Work order: Repeat exactly the lines from the one containing "Midi - 30 Bustine + basi" through the last line of the records below, both included, and nothing else.

Records to process:
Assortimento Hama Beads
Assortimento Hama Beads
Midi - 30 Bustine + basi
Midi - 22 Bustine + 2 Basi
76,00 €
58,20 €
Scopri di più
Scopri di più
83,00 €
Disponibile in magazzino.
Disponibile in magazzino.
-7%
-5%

Task result:
Midi - 30 Bustine + basi
Midi - 22 Bustine + 2 Basi
76,00 €
58,20 €
Scopri di più
Scopri di più
83,00 €
Disponibile in magazzino.
Disponibile in magazzino.
-7%
-5%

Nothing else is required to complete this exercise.